====== TESTO ESTRATTO

I dati del rapporto Cvd sono davvero preoccupanti, ancorché basati sui piccoli numeri che i controlli rarefatti su poche discipline (ciclismo, calcio, nuoto, principalmente) hanno consentito. 39 positivi su 955 controlli (se si pensa alle centinaia di migliaia di giornate-gara ogni stagione, ci si rende conto della reale incisività del sistema di controllo...): ci si dopa di più delle scorse stagioni: il 4,1% delle positività contro il 2,7% del 2003. Ci si dopa con prodotti "pesanti" e pericolosissimi; il 25% delle positività riguarda gli anabolizzanti che possono avere serissime ripercussioni su fegato (tumore) e cuore. Il 25,4% riguarda gli ormoni come l´eritropoietina, che aumenta la produzione dei globuli rossi del sangue consentendo i migliorare le prestazioni, ma provoca trombosi, infarti, e, in alcuni casi anche leucemie. Insomma un doping pesante e pericolosissimo a fronte di controlli fortemente sbilanciati verso il nord (53%); fatti quasi esclusivamente in manifestazioni e gare, mentre la stessa Wada, l´agenzia mondiale antidoping, raccomanderebbe soprattutto test fuori competizione e concentrati nei primi mesi dell´anno (marzo) piuttosto che nel culmine della stagione sportiva. La palma dello sport più dopato va ovviamente al ciclismo con 26 casi su 219 test; l´11,8%; mentre il calcio, che però, pur essendo lo sport più praticato, ha avuto solo 96 controlli si attesta sul 2% circa. Insomma l´immagine, sia pure embrionale, di uno sport dopato alla base; dopato come tutta la nostra società. Un fenomeno di fronte al quale ci si limita ad alzare le braccia e a tagliare fondi.

============
====== DATI DA ANALIZZARE

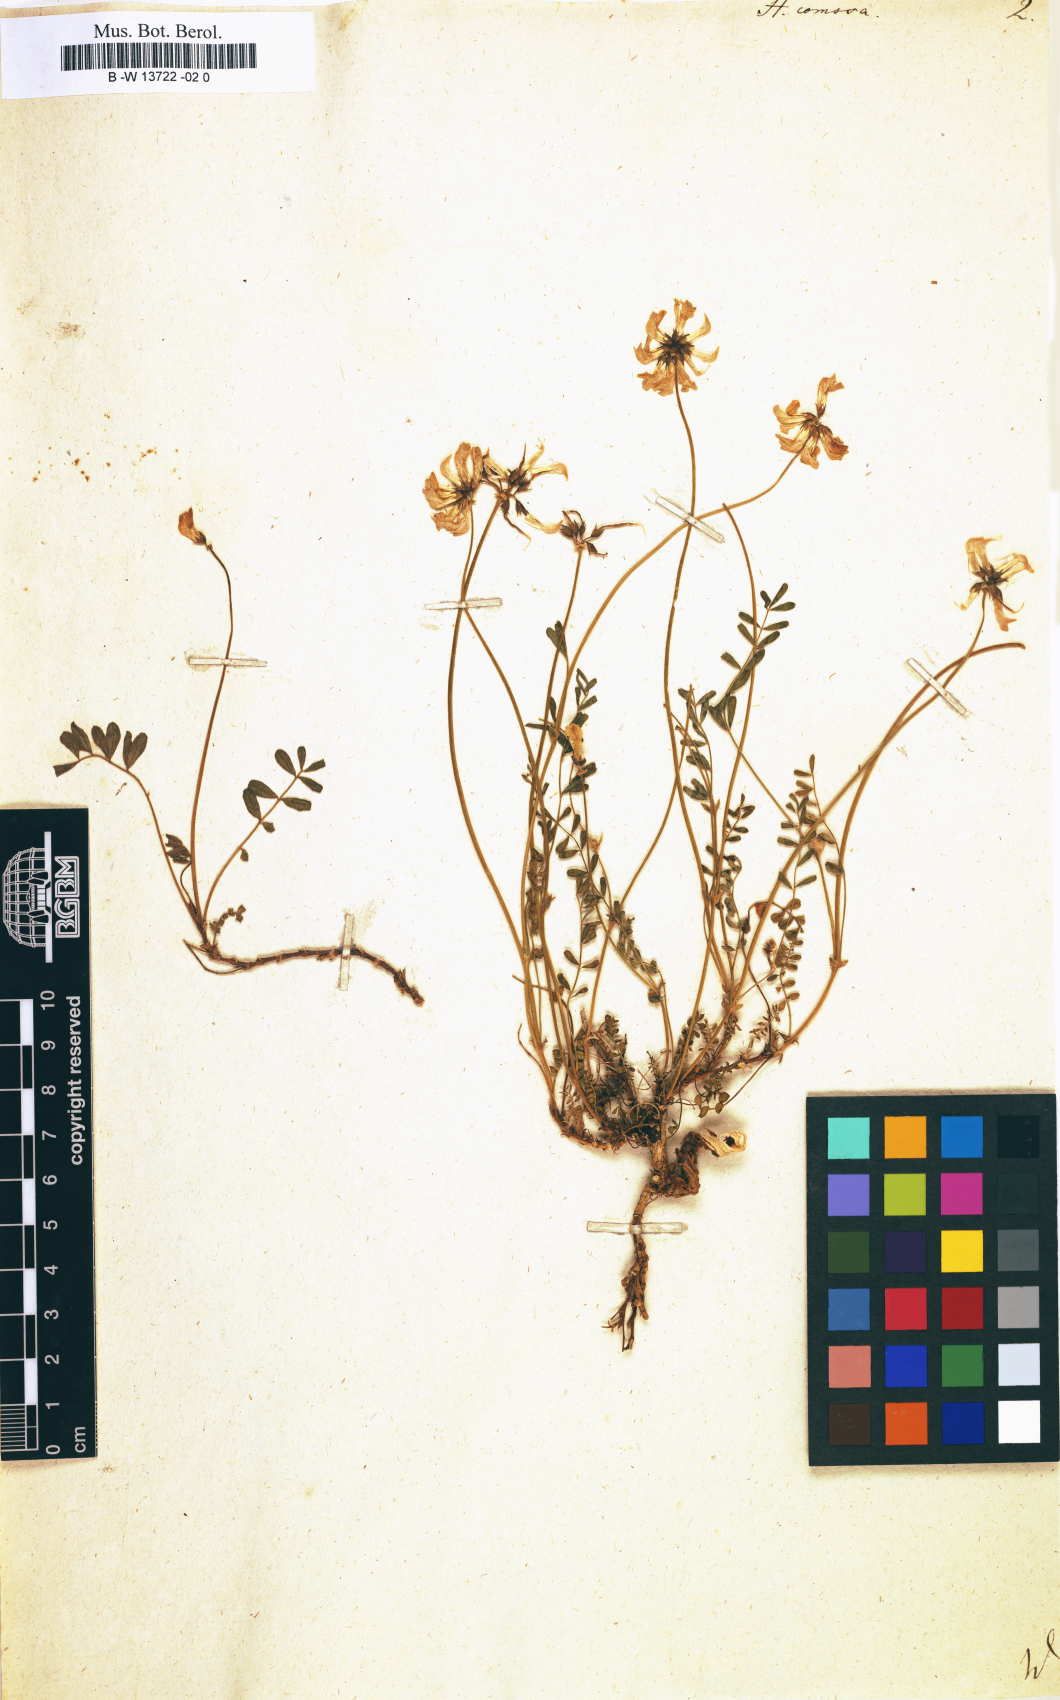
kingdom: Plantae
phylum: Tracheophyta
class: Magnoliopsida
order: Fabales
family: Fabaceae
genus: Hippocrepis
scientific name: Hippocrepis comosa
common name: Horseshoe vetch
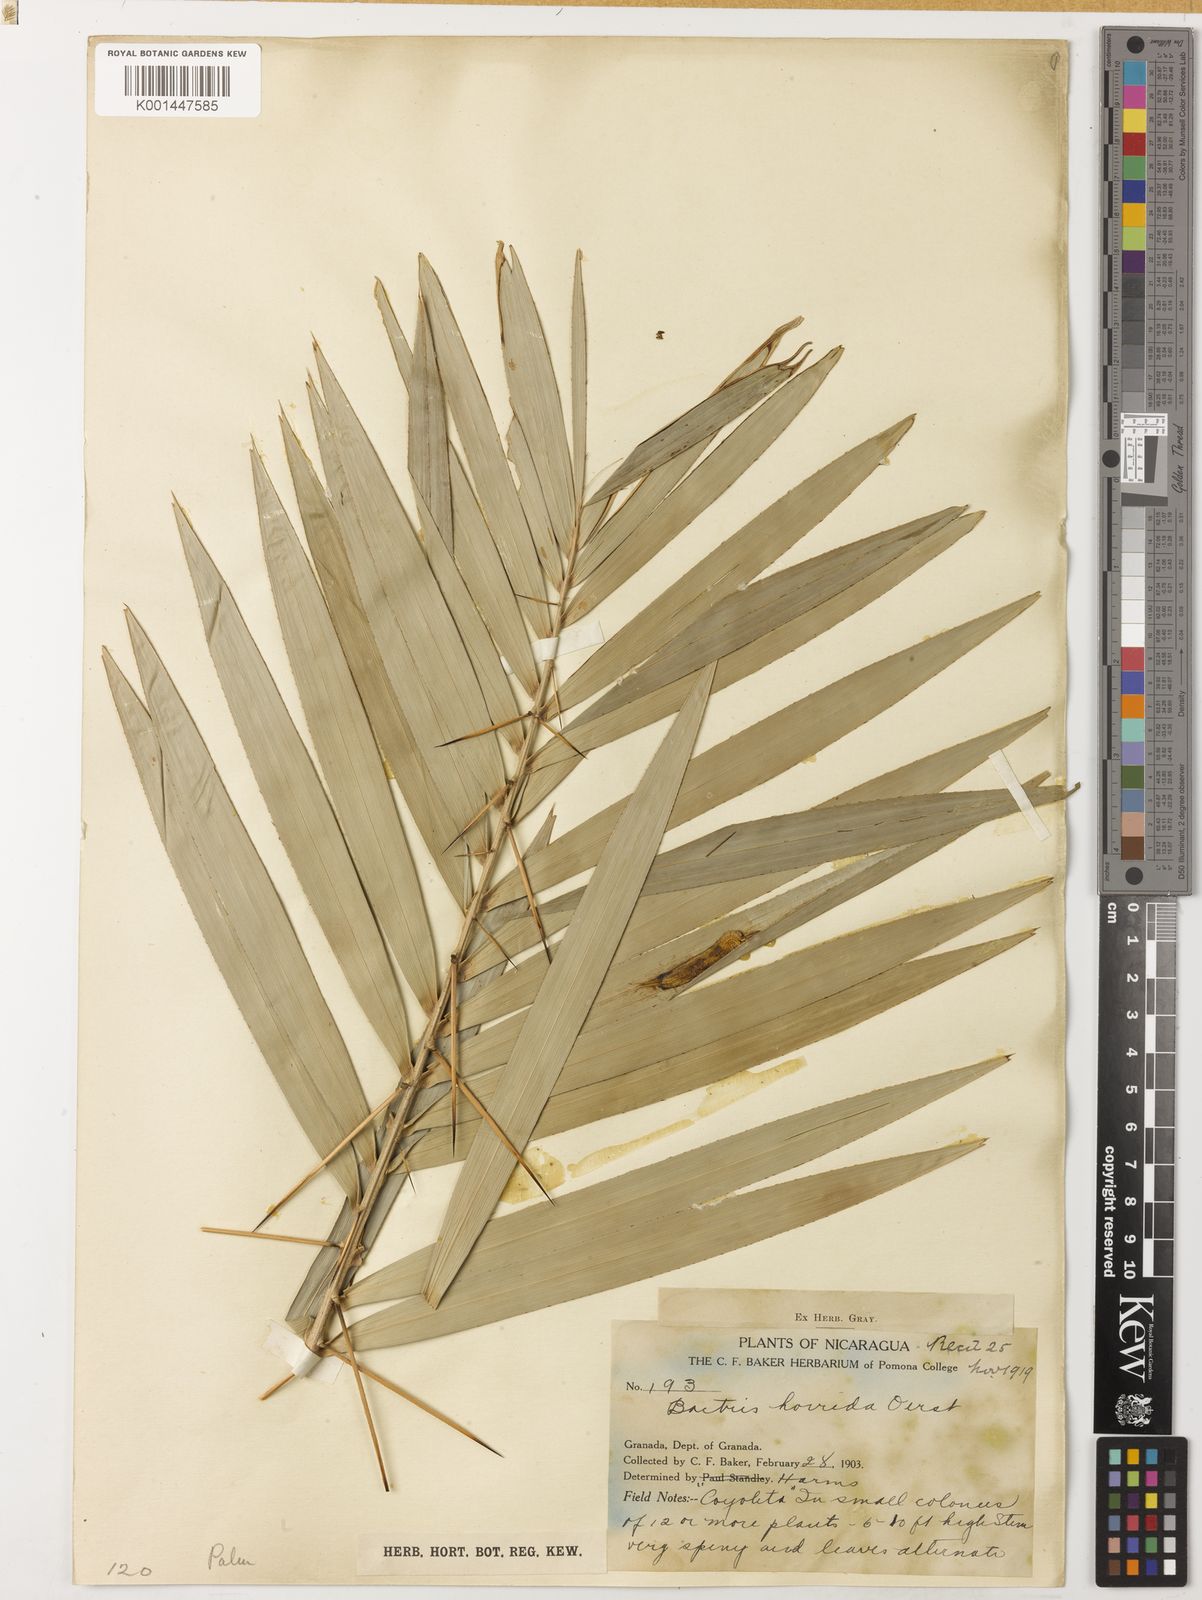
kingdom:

============

• _DA SVOLGERE_
(1) Rispondi in base al testo sul doping:
(a) Quanti positivi sono risultati e su quanti controlli?
(b) Quale quota delle positività riguarda gli anabolizzanti?
(c) Quanti casi ha registrato il ciclismo e su quanti test?
(2) Prosegui il testo sul doping a partire dalla sua ultima frase.

• _RISPOSTE SCRITTE_
(1)
(a) 39 positivi su 955 controlli.
(b) Il 25%.
(c) 26 casi su 219 test.

(2)
A questa situazione precaria si aggiunge la confusione che regna alla base. A cominciare dai dirigenti sportivi. Succede, ad esempio, che ad una corsa ciclistico-amatoriale sul litorale laziale, si presenti con tanto di tesserino autentico di un ente che va per la maggiore, un tizio, L.N. che risulta squalificato per doping fino al 29 agosto del 2011. Alle (giuste) rimostranze del giudice di gara ribatte che la tessera l´ha avuto dall´ente con l´assicurazione che può correre, perché la squalifica è stata data dall´Udace (ente sportivo diverso dal primo) e che dunque non avrebbe valore per le corse organizzate da un ente diverso. Assurdità, ovviamente. E bene ha fatto il giudice di gara a non accettare l´iscrizione del tizio squalificato. Ma resta appesa la domanda: con quale leggerezza vengono concesse tessere dagli enti, se non ci si preoccupa, al momento del tesseramento, neppure di verificare quali e quanti siano gli atleti squalificati? Un´operazione che su internet rich
iede solo pochi minuti. Non sarà che per la bramosia di un tesserino in più, di un numero in più, si chiudono tutti e due gli occhi? Un dirigente dell´ente in questione, cui è stato riferito l´episodio, ha ammesso che tutto cio "può succedere"; che potrebbe trattarsi una una "leggerezza". Che avrebbe provveduto subito. Intanto, però, l´immagine è finita tranquillamente nel fango.